### [Page text]
=== Begin Enclosure ===

Resilient Contrastive Pre-training under Non-Stationary Drift

TL;DR

This work tackles the vulnerability of contrastive pre-training to non-stationary concept drift in data streams. It introduces a causal-interventional framework, grounded in a structural causal model, to mitigate drift-induced bias via P_t(Y|do(X)) and an intervention module within a MoCo v3–style architecture, forming Resilient Contrastive Pre-training (RCP). Across long-tailed, domain-shift, and OOD settings, RCP yields improved downstream performance, stronger ID intra-class compactness, and clearer ID–OOD separation, while scaling effectively with larger ViT backbones. The proposed method offers a practical, scalable path to robust pre-training on evolving data, with broad implications for real-world vision systems operating under continual distribution changes.

Abstract

The remarkable success of large-scale contrastive pre-training has been largely driven by by vast yet static datasets. However, as the scaling paradigm evolves, this paradigm encounters a fundamental challenge when applied to dynamic data streams characterized by concept drift - unpredictable changes in the underlying data distribution. This paper aims to advance robust pre-training under such non-stationary environments. We begin by revealing that conventional contrastive pre-training methods are highly susceptible to concept drift, resulting in significant substantial bias and instability within the learned feature representations. To systematically analyze these effects, we develop a structural causal model that elucidates how drift acts as a confounder, distorting the learned representations. Based on these causal insights, we propose Resilient Contrastive Pre-training (RCP), a novel method that incorporates causal intervention. RCP formulates a causally-informed objective to mitigate drift-induced biases through targeted interventions. The method is designed for simple and scalable implementation and exhibits notable adaptability, promoting robust and autonomous pre-training on non-stationary data. Comprehensive experiments across various downstream tasks consistently demonstrate that RCP effectively alleviates the detrimental impact of concept drift, yielding more resilient and generalizable representations.

=== End Enclosure ===

### [Exercise 1]
Repeat the passage of the text on Resilient Contrastive Pre-training from "Resilient Contrastive Pre-training under" up to and including "continual distribution changes.".
### [Exercise 2]
Go on with the text on Resilient Contrastive Pre-training, starting after its final sentence.

### [Data extracted from a collection]
=== Begin Enclosure ===

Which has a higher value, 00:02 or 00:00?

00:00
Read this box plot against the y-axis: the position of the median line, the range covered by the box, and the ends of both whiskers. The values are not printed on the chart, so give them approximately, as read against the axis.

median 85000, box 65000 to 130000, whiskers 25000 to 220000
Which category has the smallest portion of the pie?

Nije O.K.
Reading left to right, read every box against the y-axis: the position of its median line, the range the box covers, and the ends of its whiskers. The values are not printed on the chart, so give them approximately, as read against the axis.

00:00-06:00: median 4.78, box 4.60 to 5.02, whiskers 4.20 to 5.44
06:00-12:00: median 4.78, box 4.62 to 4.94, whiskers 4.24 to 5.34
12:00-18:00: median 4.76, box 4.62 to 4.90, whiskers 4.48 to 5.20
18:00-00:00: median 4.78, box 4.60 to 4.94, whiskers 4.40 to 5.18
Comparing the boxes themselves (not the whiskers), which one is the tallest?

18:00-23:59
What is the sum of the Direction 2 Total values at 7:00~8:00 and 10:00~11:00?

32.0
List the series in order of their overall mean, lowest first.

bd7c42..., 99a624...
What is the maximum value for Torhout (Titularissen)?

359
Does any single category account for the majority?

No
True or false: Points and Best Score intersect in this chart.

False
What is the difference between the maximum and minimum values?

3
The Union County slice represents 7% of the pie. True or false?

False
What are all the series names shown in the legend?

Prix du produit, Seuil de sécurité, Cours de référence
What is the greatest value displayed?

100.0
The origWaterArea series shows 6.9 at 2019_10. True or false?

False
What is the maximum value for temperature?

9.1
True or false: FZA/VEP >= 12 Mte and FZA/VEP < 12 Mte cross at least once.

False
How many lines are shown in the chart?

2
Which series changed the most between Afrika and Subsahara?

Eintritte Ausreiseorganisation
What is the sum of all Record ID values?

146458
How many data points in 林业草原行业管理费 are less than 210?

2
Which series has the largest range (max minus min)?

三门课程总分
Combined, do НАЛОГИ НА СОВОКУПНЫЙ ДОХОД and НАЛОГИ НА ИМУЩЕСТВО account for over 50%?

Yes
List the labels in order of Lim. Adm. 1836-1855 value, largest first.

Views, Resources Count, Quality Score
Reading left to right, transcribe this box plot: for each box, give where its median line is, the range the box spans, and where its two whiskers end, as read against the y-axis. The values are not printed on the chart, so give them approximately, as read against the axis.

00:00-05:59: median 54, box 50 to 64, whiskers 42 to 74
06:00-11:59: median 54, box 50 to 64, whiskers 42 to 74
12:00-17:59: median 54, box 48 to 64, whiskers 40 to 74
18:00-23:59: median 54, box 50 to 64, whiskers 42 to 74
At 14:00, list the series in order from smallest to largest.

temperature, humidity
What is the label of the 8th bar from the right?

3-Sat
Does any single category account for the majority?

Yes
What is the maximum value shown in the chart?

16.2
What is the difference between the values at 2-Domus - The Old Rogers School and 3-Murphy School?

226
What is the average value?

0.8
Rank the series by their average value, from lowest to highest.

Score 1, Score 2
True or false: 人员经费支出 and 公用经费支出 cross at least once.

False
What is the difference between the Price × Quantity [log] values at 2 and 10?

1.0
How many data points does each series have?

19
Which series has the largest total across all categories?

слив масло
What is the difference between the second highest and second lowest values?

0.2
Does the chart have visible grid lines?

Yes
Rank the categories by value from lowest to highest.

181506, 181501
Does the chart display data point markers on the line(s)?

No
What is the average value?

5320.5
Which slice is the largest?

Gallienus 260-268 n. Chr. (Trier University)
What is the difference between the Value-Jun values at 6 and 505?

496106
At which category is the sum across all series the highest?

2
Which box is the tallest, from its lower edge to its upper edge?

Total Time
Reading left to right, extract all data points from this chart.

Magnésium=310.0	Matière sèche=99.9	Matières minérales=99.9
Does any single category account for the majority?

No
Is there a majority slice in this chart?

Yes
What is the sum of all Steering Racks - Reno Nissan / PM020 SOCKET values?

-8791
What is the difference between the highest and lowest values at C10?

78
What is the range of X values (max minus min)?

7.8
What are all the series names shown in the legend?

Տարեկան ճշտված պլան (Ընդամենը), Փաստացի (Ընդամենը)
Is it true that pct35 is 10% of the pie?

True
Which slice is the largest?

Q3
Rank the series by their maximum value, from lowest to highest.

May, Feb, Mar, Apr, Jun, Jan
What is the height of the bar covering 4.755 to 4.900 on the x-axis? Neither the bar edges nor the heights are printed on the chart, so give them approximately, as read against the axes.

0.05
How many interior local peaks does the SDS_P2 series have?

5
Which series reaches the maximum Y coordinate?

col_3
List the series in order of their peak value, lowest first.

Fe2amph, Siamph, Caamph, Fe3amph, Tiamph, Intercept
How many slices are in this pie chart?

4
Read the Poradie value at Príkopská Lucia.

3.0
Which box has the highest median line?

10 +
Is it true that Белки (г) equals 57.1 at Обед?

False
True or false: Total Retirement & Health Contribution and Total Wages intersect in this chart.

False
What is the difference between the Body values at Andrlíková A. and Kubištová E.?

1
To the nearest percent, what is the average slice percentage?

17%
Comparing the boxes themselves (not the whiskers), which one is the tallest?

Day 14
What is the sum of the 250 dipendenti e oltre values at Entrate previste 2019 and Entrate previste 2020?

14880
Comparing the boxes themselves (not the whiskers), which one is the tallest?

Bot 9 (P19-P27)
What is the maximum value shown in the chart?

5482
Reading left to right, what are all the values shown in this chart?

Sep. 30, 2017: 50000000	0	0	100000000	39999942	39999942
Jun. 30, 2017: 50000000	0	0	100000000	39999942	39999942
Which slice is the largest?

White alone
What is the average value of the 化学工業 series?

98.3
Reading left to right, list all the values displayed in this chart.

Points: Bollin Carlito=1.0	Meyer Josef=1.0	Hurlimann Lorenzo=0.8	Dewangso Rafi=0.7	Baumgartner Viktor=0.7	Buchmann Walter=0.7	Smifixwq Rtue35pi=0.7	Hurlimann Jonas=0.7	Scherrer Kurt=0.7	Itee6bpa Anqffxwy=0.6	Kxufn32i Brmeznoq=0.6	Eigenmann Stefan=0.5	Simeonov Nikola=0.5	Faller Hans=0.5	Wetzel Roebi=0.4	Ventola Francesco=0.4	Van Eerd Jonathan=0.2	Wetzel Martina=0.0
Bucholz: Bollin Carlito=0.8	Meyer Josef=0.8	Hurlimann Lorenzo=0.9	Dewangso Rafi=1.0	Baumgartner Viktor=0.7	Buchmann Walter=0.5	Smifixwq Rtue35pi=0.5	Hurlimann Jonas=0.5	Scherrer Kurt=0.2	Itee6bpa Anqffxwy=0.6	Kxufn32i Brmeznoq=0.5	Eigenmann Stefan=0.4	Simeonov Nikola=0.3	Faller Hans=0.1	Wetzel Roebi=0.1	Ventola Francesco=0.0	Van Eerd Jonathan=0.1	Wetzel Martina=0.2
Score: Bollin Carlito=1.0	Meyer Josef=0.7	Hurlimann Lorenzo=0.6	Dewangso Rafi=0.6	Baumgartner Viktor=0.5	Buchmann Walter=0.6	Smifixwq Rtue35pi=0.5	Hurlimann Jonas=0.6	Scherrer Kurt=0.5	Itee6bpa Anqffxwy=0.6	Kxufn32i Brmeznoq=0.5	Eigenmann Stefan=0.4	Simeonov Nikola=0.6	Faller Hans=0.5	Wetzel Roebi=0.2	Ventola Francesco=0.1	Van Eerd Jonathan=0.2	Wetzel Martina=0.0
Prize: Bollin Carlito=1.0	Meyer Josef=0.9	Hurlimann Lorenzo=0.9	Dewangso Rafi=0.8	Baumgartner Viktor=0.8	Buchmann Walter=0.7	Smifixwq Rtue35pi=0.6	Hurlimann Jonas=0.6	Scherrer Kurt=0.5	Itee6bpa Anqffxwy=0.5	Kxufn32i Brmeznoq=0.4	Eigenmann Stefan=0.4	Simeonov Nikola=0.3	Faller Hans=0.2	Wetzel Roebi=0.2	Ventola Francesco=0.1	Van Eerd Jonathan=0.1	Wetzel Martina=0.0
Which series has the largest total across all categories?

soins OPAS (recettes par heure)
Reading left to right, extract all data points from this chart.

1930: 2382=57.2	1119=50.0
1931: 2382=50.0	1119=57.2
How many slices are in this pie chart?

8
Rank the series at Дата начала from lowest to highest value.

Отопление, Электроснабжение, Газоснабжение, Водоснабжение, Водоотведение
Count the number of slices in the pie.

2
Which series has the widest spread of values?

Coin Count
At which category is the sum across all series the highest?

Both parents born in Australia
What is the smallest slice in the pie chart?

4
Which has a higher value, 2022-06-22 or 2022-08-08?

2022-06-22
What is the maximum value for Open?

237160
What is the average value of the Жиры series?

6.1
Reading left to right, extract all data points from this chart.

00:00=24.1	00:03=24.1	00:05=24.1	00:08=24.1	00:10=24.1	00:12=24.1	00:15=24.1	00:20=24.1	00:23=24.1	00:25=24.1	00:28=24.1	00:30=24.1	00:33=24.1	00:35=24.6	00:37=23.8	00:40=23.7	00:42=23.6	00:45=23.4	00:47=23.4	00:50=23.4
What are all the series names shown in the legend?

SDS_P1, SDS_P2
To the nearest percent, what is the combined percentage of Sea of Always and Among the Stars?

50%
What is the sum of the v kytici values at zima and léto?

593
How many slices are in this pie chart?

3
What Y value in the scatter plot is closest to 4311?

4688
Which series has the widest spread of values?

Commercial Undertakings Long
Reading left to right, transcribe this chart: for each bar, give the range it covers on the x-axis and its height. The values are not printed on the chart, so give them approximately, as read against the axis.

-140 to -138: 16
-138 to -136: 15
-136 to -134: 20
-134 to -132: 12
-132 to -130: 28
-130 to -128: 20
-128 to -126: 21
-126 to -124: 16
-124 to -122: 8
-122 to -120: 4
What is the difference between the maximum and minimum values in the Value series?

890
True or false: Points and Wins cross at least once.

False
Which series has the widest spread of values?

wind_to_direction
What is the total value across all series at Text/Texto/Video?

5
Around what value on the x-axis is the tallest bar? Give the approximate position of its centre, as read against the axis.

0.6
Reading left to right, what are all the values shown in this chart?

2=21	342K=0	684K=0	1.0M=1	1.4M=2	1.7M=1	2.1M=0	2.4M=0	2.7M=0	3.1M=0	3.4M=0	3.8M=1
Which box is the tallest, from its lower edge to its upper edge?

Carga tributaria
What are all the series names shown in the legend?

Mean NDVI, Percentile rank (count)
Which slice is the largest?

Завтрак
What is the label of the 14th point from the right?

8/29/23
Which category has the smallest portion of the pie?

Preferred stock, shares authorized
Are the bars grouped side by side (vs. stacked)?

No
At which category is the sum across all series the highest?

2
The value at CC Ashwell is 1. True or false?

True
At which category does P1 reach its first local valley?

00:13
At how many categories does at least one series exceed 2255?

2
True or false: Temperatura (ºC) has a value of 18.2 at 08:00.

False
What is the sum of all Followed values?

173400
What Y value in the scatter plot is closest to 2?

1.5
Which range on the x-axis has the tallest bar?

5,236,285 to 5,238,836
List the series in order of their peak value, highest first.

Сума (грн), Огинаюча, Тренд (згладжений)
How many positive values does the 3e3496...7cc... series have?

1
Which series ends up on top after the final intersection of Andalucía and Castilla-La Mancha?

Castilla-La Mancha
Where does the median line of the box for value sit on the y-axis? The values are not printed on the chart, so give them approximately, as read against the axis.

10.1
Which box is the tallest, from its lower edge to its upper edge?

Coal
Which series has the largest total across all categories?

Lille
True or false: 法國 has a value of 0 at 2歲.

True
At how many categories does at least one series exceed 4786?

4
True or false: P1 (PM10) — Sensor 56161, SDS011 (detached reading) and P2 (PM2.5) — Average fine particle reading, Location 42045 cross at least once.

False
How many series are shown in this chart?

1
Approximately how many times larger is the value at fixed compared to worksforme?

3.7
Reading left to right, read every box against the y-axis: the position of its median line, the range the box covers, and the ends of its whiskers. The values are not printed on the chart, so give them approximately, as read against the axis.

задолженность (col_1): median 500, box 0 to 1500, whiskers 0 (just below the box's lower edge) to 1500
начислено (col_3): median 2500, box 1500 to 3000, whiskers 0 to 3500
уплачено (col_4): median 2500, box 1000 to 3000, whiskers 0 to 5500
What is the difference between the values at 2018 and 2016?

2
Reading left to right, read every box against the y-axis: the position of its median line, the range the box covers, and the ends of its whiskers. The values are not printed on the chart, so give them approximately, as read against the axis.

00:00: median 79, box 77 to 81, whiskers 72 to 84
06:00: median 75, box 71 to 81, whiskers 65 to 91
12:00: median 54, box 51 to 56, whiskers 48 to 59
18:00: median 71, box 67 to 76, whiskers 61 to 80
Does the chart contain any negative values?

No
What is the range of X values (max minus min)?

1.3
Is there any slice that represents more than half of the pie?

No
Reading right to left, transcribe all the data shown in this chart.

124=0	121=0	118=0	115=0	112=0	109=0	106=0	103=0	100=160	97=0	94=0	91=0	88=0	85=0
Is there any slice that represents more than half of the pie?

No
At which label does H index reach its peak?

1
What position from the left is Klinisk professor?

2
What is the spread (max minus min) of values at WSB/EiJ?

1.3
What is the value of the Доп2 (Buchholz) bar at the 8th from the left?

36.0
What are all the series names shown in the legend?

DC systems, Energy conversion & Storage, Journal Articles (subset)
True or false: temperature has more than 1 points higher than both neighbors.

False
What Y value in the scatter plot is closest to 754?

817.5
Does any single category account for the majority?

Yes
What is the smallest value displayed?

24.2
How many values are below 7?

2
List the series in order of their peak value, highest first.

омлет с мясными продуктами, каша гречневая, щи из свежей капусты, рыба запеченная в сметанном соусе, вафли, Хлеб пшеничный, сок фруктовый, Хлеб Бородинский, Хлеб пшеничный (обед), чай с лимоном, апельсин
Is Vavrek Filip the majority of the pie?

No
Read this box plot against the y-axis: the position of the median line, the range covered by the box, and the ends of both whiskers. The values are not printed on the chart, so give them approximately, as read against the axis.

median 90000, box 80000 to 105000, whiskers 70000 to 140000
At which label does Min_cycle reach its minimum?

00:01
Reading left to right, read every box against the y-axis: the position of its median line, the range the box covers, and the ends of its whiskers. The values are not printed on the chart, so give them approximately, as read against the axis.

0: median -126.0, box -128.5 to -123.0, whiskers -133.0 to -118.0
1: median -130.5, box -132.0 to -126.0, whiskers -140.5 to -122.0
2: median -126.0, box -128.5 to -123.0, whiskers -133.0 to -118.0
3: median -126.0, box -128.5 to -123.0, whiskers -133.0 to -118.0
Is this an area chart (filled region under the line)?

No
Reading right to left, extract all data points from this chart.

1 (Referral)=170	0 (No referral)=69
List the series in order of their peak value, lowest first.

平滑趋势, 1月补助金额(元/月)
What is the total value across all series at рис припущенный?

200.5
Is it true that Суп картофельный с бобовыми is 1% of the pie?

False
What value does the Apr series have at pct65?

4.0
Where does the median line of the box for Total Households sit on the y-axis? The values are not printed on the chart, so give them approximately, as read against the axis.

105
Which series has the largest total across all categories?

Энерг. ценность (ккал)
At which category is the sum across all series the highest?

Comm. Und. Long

=== End Enclosure ===

### [Exercise response 1]
Resilient Contrastive Pre-training under Non-Stationary Drift

TL;DR

This work tackles the vulnerability of contrastive pre-training to non-stationary concept drift in data streams. It introduces a causal-interventional framework, grounded in a structural causal model, to mitigate drift-induced bias via P_t(Y|do(X)) and an intervention module within a MoCo v3–style architecture, forming Resilient Contrastive Pre-training (RCP). Across long-tailed, domain-shift, and OOD settings, RCP yields improved downstream performance, stronger ID intra-class compactness, and clearer ID–OOD separation, while scaling effectively with larger ViT backbones. The proposed method offers a practical, scalable path to robust pre-training on evolving data, with broad implications for real-world vision systems operating under continual distribution changes.

### [Exercise response 2]
Paper Structure

This paper contains 21 sections, 9 equations, 3 figures, 11 tables.

Figures (3)

  • Figure 1: The t-SNE visualization of feature space under the different conditions of pre-training within ImageNet and ImageNet-LT. The dark colors signify the region corresponding to the tail category with limited pre-training samples, whereas light colors denote the head category characterized by abundant samples.
  • Figure 2: The proposed causal graph of contrastive pre-training. X: Sample Features, Y: Prediction, D: Latent Concept Drift within Data Streams, and B: Sample Bias in the Momentum Update.
  • Figure 3: Comparison between different contrastive pre-training paradigms. (a) The key representations are sampled from a memory bank. (b) A momentum-updated encoder maintains the queue of keys. (c) The workflow of our resilient contrastive pre-training under concept drift streaming. Within the data streaming, a large batch size is opted for a wider drift adaptation window sliding to adapt changes in data distribution. Undergoes various random augmentations, the transformed instances from the identical sample are feature-extracted by both the encoder and the momentum encoder to get the key and value, respectively. A head is utilized to debias the drift and obtain the query of the encoder features. Subsequently, causal intervention is utilized to alleviate concept drift in the data stream within the adaptation window, resulting in the acquisition of two objects for contrastive learning.